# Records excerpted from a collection
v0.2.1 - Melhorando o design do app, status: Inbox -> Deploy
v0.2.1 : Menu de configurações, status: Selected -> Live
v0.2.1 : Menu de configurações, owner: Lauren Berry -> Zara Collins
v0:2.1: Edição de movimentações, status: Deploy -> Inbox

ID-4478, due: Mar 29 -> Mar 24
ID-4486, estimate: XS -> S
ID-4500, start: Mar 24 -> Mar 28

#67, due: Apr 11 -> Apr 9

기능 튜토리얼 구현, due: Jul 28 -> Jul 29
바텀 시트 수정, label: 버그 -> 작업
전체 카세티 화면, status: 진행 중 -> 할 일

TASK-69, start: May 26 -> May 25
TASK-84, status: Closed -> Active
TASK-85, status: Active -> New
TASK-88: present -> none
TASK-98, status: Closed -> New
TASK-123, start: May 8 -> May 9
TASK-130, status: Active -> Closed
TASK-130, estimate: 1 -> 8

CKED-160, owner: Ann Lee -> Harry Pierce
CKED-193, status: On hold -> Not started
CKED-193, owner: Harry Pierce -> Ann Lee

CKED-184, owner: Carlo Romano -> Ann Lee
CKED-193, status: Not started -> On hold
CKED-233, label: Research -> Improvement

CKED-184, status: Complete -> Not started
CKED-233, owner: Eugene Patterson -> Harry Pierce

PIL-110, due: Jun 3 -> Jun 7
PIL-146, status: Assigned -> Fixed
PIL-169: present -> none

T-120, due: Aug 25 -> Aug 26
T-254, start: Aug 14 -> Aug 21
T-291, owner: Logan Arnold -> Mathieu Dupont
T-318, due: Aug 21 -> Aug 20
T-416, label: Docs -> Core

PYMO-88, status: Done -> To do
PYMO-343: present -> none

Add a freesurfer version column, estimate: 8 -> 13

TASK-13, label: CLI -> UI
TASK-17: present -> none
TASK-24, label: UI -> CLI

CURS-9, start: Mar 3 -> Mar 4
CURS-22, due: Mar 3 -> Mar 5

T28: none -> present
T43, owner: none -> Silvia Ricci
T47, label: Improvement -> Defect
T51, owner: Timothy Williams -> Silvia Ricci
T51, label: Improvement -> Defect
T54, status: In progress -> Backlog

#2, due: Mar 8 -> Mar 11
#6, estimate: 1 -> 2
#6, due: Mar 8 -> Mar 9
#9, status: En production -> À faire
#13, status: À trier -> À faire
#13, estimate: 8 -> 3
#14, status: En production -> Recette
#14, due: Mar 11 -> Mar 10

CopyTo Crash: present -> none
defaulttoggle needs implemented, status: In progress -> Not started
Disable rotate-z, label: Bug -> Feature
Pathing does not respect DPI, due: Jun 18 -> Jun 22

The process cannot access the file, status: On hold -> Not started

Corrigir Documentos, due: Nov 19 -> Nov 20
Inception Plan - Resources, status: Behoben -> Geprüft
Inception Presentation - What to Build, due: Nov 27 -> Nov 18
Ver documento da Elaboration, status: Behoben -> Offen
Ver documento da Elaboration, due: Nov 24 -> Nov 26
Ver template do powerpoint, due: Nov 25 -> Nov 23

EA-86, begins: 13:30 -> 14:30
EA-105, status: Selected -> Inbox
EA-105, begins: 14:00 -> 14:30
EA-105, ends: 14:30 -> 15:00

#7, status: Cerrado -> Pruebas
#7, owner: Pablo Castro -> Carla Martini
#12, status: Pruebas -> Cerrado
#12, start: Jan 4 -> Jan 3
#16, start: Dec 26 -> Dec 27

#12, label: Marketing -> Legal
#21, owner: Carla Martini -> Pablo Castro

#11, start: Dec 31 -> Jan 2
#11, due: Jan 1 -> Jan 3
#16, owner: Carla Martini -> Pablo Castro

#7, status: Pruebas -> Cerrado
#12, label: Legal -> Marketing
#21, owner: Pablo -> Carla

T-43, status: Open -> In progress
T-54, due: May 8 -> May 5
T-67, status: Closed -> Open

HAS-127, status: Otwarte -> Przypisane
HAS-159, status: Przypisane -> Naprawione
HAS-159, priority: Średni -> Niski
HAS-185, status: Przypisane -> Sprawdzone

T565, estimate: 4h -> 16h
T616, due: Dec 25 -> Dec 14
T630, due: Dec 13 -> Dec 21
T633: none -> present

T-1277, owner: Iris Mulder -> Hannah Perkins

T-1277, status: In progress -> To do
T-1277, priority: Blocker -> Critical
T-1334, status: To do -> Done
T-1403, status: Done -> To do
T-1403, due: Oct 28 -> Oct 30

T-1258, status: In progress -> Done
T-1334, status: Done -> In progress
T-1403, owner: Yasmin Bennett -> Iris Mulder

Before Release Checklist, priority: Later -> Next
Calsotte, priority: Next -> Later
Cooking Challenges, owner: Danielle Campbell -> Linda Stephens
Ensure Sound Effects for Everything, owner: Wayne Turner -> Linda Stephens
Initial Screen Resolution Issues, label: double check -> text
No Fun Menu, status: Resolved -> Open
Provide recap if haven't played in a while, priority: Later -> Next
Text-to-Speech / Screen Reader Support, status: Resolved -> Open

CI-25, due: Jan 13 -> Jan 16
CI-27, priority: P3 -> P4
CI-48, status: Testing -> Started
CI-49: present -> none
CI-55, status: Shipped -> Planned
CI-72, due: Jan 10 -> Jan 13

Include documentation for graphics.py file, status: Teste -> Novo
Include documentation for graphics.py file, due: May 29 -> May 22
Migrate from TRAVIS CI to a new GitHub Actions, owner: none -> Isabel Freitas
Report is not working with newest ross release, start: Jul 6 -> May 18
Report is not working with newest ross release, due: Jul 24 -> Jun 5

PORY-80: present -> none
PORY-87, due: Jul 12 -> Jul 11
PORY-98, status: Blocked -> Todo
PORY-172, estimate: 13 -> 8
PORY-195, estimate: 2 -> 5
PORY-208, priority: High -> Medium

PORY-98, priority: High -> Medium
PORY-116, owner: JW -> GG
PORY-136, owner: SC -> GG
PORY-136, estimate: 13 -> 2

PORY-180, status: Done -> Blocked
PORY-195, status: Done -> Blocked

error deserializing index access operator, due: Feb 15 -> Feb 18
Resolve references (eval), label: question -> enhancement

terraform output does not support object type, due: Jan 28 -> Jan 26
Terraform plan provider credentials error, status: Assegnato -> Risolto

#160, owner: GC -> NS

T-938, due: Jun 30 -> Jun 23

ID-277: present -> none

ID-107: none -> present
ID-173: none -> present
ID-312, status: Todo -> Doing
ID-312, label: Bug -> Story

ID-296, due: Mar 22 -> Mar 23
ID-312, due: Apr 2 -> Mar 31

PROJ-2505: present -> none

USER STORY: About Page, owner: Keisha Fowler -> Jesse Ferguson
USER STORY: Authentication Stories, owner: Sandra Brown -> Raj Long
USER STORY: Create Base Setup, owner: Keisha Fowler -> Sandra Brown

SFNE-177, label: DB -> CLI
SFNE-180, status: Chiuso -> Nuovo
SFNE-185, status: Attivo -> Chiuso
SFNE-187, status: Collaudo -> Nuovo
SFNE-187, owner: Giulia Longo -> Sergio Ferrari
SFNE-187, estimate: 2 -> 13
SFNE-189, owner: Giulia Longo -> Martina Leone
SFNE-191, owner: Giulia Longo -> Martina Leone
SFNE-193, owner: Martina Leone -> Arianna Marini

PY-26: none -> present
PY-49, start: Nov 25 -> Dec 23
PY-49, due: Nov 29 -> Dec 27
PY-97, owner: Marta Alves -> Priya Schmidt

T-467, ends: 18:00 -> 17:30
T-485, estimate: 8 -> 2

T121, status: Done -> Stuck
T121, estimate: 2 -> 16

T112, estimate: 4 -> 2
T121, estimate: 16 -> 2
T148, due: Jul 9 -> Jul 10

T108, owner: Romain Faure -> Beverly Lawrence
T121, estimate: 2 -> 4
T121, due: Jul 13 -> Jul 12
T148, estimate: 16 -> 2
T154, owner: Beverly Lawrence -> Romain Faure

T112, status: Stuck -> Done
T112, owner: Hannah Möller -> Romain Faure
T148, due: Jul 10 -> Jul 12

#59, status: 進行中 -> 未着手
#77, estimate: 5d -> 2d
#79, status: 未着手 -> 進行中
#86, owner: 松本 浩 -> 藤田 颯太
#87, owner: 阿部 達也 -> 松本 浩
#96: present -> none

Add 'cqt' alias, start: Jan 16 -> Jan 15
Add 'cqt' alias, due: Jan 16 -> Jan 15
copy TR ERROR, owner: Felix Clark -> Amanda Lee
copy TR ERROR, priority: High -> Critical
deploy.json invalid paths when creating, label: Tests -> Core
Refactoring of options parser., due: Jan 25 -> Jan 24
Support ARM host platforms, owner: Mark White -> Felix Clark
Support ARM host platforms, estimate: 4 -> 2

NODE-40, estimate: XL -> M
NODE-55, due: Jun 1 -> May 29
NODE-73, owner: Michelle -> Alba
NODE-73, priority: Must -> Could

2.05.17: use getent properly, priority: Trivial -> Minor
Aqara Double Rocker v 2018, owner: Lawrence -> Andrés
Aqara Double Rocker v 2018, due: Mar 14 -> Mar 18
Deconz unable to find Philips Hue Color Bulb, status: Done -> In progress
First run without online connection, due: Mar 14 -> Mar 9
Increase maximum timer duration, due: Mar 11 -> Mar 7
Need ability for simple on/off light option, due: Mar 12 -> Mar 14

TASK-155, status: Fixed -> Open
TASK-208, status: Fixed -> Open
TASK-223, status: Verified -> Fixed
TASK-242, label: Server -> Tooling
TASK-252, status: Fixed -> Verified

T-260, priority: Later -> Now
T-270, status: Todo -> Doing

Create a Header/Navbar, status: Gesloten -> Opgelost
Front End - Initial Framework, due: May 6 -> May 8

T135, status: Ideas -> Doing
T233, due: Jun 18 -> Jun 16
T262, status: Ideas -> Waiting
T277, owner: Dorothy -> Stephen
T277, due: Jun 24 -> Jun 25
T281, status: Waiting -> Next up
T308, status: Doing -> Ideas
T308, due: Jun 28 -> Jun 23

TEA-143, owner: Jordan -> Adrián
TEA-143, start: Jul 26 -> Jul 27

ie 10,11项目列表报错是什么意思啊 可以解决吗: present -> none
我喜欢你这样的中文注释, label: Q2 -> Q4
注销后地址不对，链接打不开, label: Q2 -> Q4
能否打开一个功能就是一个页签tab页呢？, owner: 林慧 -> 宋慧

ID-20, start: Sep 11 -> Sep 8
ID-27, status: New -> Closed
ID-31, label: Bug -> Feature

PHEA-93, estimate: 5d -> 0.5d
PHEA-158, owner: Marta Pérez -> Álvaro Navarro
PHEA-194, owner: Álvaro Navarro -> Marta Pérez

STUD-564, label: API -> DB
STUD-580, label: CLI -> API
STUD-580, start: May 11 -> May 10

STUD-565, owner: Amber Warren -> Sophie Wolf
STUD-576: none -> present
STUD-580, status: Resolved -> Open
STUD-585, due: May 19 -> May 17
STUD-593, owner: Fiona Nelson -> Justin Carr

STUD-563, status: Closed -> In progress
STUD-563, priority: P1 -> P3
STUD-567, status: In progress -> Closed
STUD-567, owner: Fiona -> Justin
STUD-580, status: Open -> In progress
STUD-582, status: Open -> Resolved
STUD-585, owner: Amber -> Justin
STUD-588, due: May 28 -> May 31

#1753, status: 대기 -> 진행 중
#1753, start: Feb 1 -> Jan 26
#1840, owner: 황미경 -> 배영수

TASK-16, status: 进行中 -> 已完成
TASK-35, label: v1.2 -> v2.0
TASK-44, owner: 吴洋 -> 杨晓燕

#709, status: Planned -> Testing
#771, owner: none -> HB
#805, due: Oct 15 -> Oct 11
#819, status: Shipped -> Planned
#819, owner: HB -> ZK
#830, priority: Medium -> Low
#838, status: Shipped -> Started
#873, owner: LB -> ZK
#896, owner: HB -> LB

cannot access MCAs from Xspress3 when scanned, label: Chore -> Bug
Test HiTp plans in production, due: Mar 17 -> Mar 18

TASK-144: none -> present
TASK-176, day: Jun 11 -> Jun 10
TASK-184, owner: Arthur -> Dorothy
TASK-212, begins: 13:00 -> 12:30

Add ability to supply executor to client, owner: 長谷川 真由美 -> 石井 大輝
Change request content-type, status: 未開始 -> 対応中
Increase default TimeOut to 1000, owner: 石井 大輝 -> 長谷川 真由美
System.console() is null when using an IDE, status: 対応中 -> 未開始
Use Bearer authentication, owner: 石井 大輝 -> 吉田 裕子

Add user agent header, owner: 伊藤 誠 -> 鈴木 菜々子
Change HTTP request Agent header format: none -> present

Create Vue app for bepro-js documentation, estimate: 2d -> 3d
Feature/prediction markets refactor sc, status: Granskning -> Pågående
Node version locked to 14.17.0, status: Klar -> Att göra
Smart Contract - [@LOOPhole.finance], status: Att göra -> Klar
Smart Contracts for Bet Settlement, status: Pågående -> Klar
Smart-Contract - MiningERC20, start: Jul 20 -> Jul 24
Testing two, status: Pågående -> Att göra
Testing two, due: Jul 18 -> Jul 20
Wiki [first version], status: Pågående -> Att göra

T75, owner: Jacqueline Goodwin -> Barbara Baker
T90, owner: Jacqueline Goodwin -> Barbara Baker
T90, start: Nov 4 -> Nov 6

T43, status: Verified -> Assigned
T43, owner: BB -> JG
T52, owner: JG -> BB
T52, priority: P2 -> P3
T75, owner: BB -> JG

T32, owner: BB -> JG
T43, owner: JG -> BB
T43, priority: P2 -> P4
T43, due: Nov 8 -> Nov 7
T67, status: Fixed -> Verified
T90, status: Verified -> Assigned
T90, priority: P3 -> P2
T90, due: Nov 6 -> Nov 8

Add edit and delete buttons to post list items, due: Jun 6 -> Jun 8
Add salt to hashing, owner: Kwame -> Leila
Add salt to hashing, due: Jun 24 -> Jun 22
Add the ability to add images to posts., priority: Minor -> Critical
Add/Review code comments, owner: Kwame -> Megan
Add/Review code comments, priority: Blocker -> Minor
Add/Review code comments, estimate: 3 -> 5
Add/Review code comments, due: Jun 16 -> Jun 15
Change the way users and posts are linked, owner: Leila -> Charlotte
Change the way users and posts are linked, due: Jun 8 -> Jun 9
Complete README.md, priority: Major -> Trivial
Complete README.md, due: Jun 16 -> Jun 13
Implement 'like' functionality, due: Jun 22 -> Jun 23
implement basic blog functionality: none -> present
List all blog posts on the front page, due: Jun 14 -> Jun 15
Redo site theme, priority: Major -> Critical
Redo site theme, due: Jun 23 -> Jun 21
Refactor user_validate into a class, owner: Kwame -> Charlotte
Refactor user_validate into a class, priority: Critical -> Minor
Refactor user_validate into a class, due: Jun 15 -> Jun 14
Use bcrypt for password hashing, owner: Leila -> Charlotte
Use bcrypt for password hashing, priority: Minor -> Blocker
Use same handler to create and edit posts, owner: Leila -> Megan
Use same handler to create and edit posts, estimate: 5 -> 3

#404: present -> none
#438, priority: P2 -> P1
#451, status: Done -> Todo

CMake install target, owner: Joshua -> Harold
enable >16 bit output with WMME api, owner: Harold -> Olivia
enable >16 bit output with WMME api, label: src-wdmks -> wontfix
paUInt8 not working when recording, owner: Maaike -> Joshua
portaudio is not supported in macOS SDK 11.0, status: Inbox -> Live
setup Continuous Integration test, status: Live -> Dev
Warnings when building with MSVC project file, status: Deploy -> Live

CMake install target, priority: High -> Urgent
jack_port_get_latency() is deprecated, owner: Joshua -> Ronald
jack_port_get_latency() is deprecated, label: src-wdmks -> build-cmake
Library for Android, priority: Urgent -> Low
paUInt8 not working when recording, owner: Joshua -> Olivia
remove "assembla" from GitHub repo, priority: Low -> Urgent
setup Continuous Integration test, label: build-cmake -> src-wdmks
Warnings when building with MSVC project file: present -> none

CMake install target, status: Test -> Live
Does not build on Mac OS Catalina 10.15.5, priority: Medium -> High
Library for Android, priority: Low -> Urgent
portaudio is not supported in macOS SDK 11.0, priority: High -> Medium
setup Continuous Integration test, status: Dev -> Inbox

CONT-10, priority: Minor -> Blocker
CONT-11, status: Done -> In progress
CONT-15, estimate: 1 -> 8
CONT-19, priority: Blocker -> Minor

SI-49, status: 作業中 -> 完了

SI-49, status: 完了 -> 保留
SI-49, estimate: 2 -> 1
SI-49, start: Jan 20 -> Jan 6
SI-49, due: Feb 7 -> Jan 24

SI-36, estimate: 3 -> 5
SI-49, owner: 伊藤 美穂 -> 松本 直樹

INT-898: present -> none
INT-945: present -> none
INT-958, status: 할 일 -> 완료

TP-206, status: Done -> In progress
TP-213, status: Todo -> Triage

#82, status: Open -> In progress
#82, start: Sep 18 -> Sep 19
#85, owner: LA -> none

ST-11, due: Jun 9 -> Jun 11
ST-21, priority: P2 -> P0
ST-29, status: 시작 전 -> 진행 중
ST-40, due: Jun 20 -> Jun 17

# What you should do
Among the entries above, the line containing "#9, status: En production -> À faire", the line containing "The process cannot", and all lines between them are to be restated word for word; nothing else belongs in the reply.

# Completed task
#9, status: En production -> À faire
#13, status: À trier -> À faire
#13, estimate: 8 -> 3
#14, status: En production -> Recette
#14, due: Mar 11 -> Mar 10

CopyTo Crash: present -> none
defaulttoggle needs implemented, status: In progress -> Not started
Disable rotate-z, label: Bug -> Feature
Pathing does not respect DPI, due: Jun 18 -> Jun 22

The process cannot access the file, status: On hold -> Not started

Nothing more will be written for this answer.